Lewandowski wściekał się na kolegów, a ci znów byli ślepi. Pokazał im, kto rządzi

Krzysztof Gaweł
30 października 2022, 11:19 • 1 minuta czytania
Robert Lewandowski przez 90 minut meczu z Valencią cierpiał i czekał na to, aż koledzy go zauważą. Musiał mieć dużo cierpliwości, choć kilka razy zrugał młodszych kolegów, którzy znów długo nie zauważali naszego snajpera w polu karnym. I gdy strzelił zwycięskiego gola, ci dosłownie rzucili się na niego w euforii. "Wybawca", "Talizman", "Najlepszy na świecie" – zachwycają się Polakiem media w Hiszpanii.
Lewandowski wściekał się na kolegów, a ci znów go nie widzieli. Więc im pokazał, kto rządzi Fot. Rex Features/East News

Ciężki wieczór w Walencji, zakończony golem i zwycięstwem Barcelony, już za Robertem Lewandowskim. Ale lekko nie było, a nasz snajper musiał mieć nerwy ze stali, by doczekać się na swoją piłkę w tym meczu. Długo obserwował poczynania kolegów, długo był cierpliwy, ale jeszcze przed przerwą stracił nerwy i zareagował. W 39. minucie Alejandro Balde dostał burę od kapitana polskiej kadry, bo nie podał piłki w dość ciekawej sytuacji.

Jeszcze przed przerwą mógł paść gol, jedyną dobrą piłkę w pierwszej połowie "Lewy" uderzył głową, ale miał pecha, bo trafił w słupek. Po zmianie stron nasz snajper nadal czekał i czekał, aż trener zdjął chaotycznego Ansu Fatiego i wpuścił Ferrana Torresa. Z Hiszpanem relacje Roberta Lewandowskiego ponoć nie są najlepsze, a 22-latek na murawie w zasadzie nie zauważa naszego asa. I dlatego też dostał burę po akcji, w której winien podawać.

"Popisem" Hiszpana była akcja z końcówki meczu, gdy z bliska mógł zdobyć gola, ale kopnął sam siebie. "Lewy" próbował dobijać piłkę do siatki, lecz w paradę wszedł mu Raphinha.
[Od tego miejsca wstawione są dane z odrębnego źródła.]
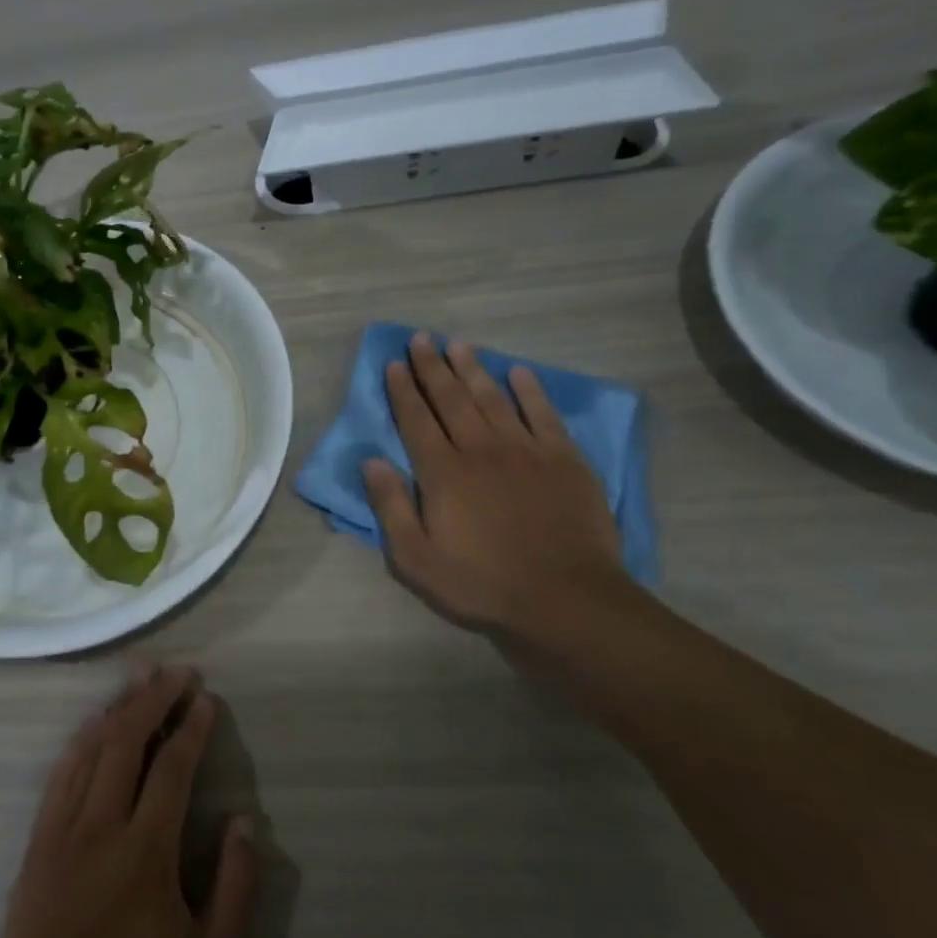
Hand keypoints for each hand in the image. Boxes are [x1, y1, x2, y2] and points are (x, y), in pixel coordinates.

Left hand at [0, 664, 257, 937]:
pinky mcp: (37, 843)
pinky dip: (80, 741)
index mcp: (145, 851)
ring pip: (89, 749)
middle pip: (126, 742)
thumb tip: (245, 820)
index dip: (190, 727)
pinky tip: (93, 722)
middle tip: (175, 670)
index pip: (171, 768)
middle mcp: (100, 826)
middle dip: (154, 699)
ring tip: (138, 676)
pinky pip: (58, 775)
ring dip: (116, 707)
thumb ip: (235, 887)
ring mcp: (62, 831)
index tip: (204, 697)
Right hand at [364, 332, 627, 633]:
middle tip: (421, 338)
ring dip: (473, 369)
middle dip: (432, 367)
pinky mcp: (564, 459)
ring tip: (458, 344)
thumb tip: (371, 461)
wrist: (565, 599)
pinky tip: (519, 373)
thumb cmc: (481, 583)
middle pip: (451, 399)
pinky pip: (543, 414)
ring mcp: (525, 451)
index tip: (394, 363)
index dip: (403, 390)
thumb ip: (390, 507)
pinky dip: (530, 391)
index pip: (416, 420)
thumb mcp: (415, 559)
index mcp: (442, 472)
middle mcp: (480, 449)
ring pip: (493, 398)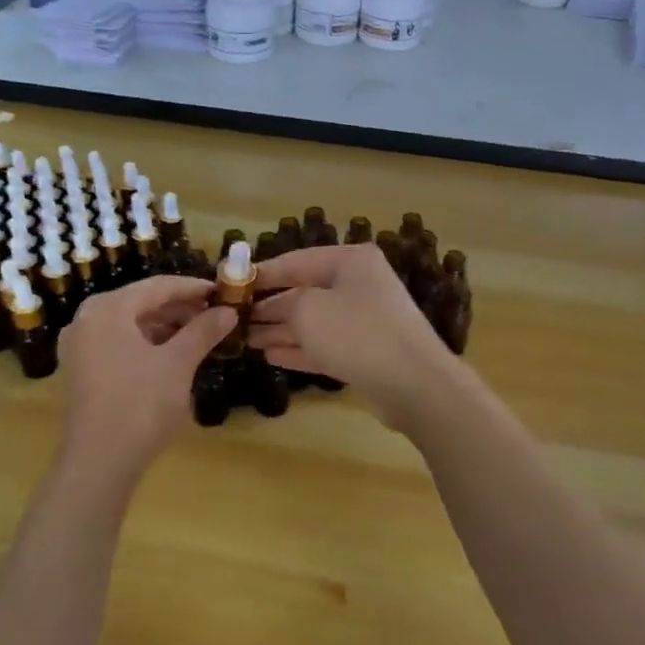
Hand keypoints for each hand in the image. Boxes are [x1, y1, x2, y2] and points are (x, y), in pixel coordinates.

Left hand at [56, 276, 234, 473]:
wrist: (99, 461)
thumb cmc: (141, 404)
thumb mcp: (178, 363)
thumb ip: (203, 331)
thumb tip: (229, 311)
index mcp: (108, 308)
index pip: (158, 286)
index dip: (194, 288)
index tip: (223, 292)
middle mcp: (87, 318)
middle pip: (142, 302)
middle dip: (180, 308)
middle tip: (216, 315)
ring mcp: (80, 345)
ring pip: (130, 324)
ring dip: (165, 326)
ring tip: (200, 334)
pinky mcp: (81, 369)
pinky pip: (119, 343)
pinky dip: (147, 343)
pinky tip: (173, 354)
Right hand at [250, 244, 454, 428]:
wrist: (413, 383)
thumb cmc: (356, 333)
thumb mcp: (307, 310)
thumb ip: (282, 304)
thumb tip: (270, 308)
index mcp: (350, 261)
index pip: (296, 261)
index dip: (262, 273)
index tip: (232, 285)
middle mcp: (358, 285)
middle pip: (304, 292)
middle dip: (269, 307)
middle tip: (234, 318)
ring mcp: (364, 320)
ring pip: (313, 322)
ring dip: (279, 330)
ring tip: (244, 339)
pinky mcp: (366, 353)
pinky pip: (325, 346)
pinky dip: (299, 349)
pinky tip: (270, 355)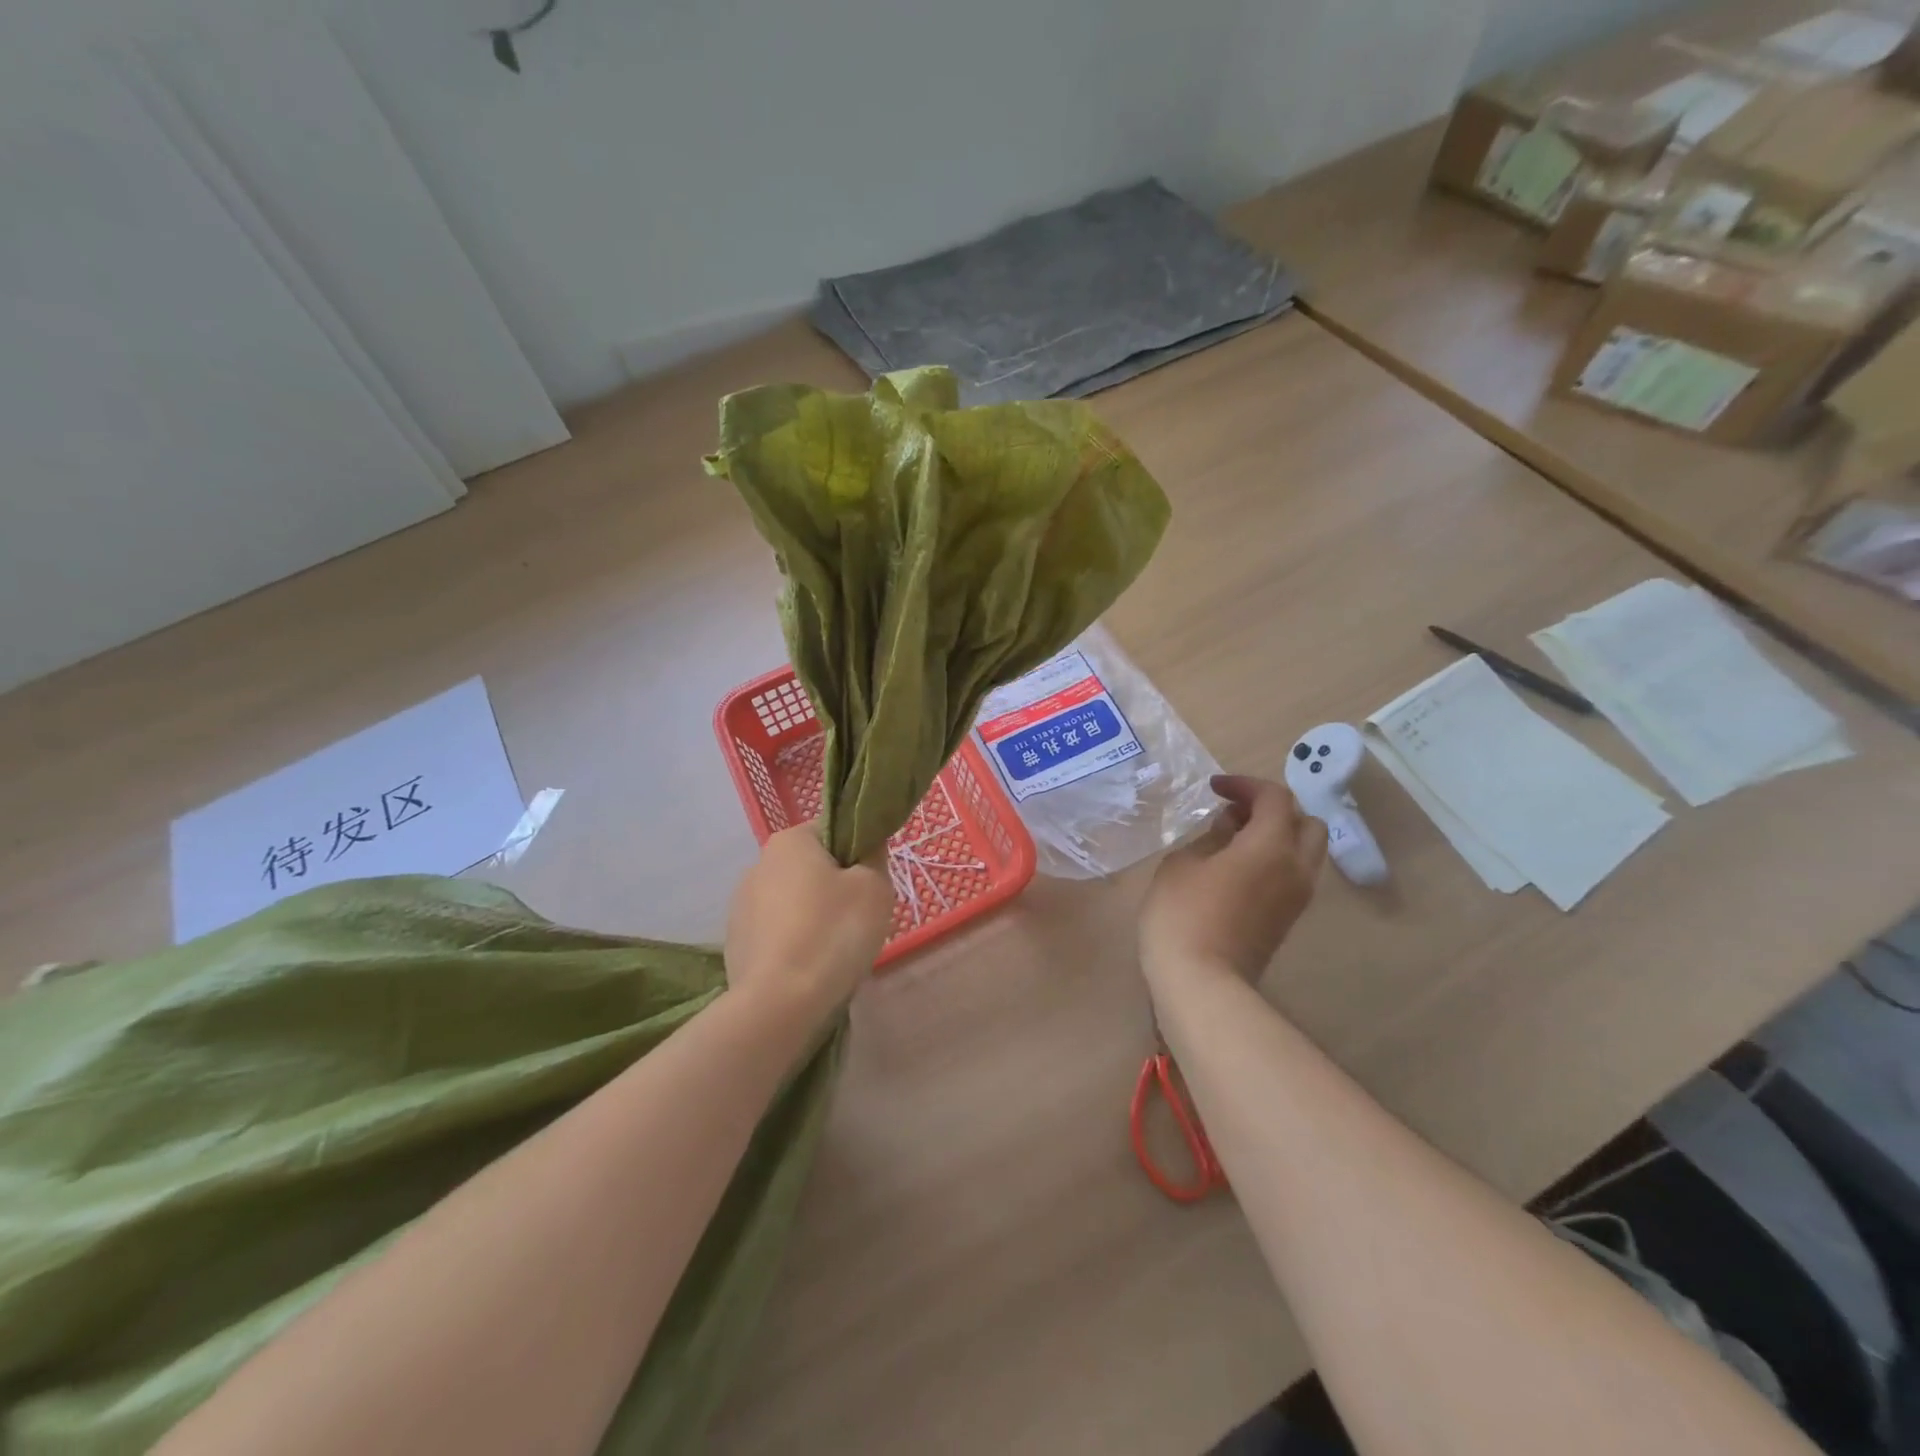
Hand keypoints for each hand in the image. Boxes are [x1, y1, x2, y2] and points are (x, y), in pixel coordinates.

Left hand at [724, 824, 894, 1017]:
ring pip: (794, 902)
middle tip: (859, 921)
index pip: (833, 831)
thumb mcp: (875, 888)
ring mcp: (741, 905)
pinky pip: (778, 933)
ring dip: (815, 918)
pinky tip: (809, 969)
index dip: (858, 854)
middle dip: (836, 889)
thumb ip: (875, 857)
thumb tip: (867, 848)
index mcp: (790, 841)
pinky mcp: (736, 941)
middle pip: (812, 868)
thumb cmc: (833, 933)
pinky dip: (795, 944)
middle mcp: (759, 864)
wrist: (778, 1004)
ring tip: (833, 952)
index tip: (871, 885)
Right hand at [1139, 775, 1327, 989]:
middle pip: (1306, 822)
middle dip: (1273, 809)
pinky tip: (1237, 866)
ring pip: (1305, 851)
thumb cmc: (1183, 914)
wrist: (1202, 983)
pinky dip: (1274, 859)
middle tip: (1235, 812)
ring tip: (1233, 839)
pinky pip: (1293, 874)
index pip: (1275, 798)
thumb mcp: (1183, 863)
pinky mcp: (1287, 919)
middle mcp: (1296, 867)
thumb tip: (1230, 827)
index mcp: (1272, 846)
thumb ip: (1211, 837)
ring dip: (1277, 835)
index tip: (1214, 788)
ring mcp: (1297, 897)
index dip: (1245, 784)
Na szczęście Brazylijczyk zrehabilitował się kilka minut później, podał za plecy defensorów i Robert Lewandowski pokazał kolegom, dlaczego uważany jest za najlepszego napastnika na świecie. Trafił, zapewnił drużynie komplet punktów, a koledzy po prostu rzucili się na niego.

Media w Hiszpanii nie mają wątpliwości, kto został bohaterem spotkania. "Sport" nazwał Polaka "wybawicielem":

Dla "Mundo Deportivo" jest "talizmanem" Barcelony.

A w "Marce" napisano, że pojawił się w polu karnym "nagle" i zrobił swoje.

"Superbohater Lewandowski!" - to z kolei określenie z dziennika "AS", który również docenił postawę Polaka i jego trafienie.

Hiszpanie cały czas przekonują się, że nasz kapitan jest lisem pola karnego i że potrafi grać niebywale. A my na własne oczy widzimy, jak ważną ma funkcję w ekipie Xaviego Hernandeza. Polak nie tylko ma strzelać gole, ale też pomóc młodszym kolegom wejść na wyższy poziom. Na razie w LaLiga działa to całkiem dobrze, ale właśnie zimnej krwi i doświadczenia zabrakło w Lidze Mistrzów. Skład Barcy pełen jest żółtodziobów.

A ci potrzebują lidera w szatni i na boisku. I właśnie Robert Lewandowski takim liderem jest. Czasem popatrzy krzywo, czasem na burę lub podpowie. Dokładnie tak, jak robi to od lat w reprezentacji Polski. Wielu kibicom to zachowanie może się nie podobać, ale boisko rządzi się swoimi prawami. I jeśli ktoś widzi tyle co "Lewy" i ma takiego nosa do piłki, to czasem warto przełknąć gorzką pigułkę i posłuchać Polaka.

Tego piłkarze Barcy też uczą się dzień po dniu. - Wynik jest pozytywny, ale musimy uczyć się pewnych rzeczy. Musimy nauczyć się podejmować lepsze decyzje w polu karnym. To jest proces. W ostatnich jedenastu miesiącach bardzo się poprawiliśmy. Uważam, że jesteśmy na dobrej drodze - mówił po meczu Xavi, odnosząc się wymownie do nieskuteczności swoich napastników. I właśnie po to ma Roberta Lewandowskiego.